> **Text for analysis**:
[FFmpeg-devel,v3] lavc/pthread_frame: update context in child thread in multi-thread mode

Submitted by Linjie Fu on June 27, 2019, 11:54 p.m.

Details

Message ID 1561679654-23336-1-git-send-email-linjie.fu@intel.com
State New
Headers show

Commit Message

Linjie Fu June 27, 2019, 11:54 p.m.
Currently in ff_thread_decode_frame, context is updated from child thread
to user thread, and user thread releases the context in avcodec_close()
when decode finishes.

However, when resolution/format changes, ff_get_format is called, and
hwaccel_uninit() and hwaccel_init will be used to destroy and re-create
the context. Due to the async between user-thread and child-thread,
user-thread updates its context from child earlier than the context
is refreshed in child-thread. And it will lead to:
    1. memory leak in child-thread.
    2. double free in user-thread while calling avcodec_close().

> **Material supplied**:

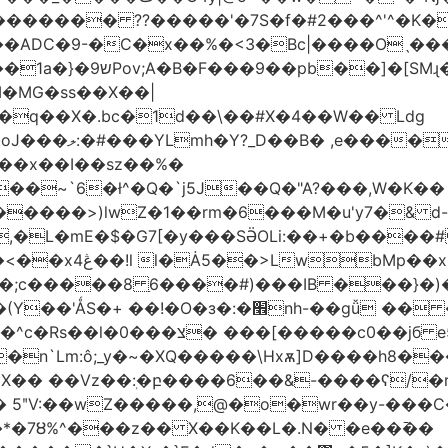
������� ??�����'�7S�f�#2���^'^�K�
�ADC�9-�C�x��%�<3�Bc|����Oˎ���
[SMɻ���1v-M�v�Gp>!�n�U���Vk���
�MG�ss��X��|
��~`6�ł^�Q�`j5J��Q�"A?���,W�K��
1�����>)lwZ�1��rm�6���M�u'y7�& d
�,�L�mE�$�G7[�y���SӚOLi:��+�b���
/m�M�b�| YM�}
8�;c�����8 ַ6����#)���IB ���}�)
׮nh-��gǚ �� ��TBtZv{�Pg\
n`Lm:ô;_y�~�XQ�����\Hxѫ]D����h8����
MX�� ��Vz��ٖ:�բ����6��&-����ʕ/
��*�7Ȣ%^���z�� X��K��L�.N� �e��߫��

> **Problems to work on**:
1. In the patch message, which function does the user thread call to release the context when decoding finishes?
2. Rewrite the text read from the records with "IB" replaced by "CD" and everything else unchanged, leaving out the pictures.

> **Answers**:
1. avcodec_close()

2.
������� ??�����'�7S�f�#2���^'^�K�
�ADC�9-�C�x��%�<3�Bc|����Oˎ���
[SMɻ���1v-M�v�Gp>!�n�U���Vk���
�MG�ss��X��|
��~`6�ł^�Q�`j5J��Q�"A?���,W�K��
1�����>)lwZ�1��rm�6���M�u'y7�& d
�,�L�mE�$�G7[�y���SӚOLi:��+�b���
/m�M�b�| YM�}
8�;c�����8 ַ6����#)���CD ���}�)
׮nh-��gǚ �� ��TBtZv{�Pg\
n`Lm:ô;_y�~�XQ�����\Hxѫ]D����h8����
MX�� ��Vz��ٖ:�բ����6��&-����ʕ/
��*�7Ȣ%^���z�� X��K��L�.N� �e��߫��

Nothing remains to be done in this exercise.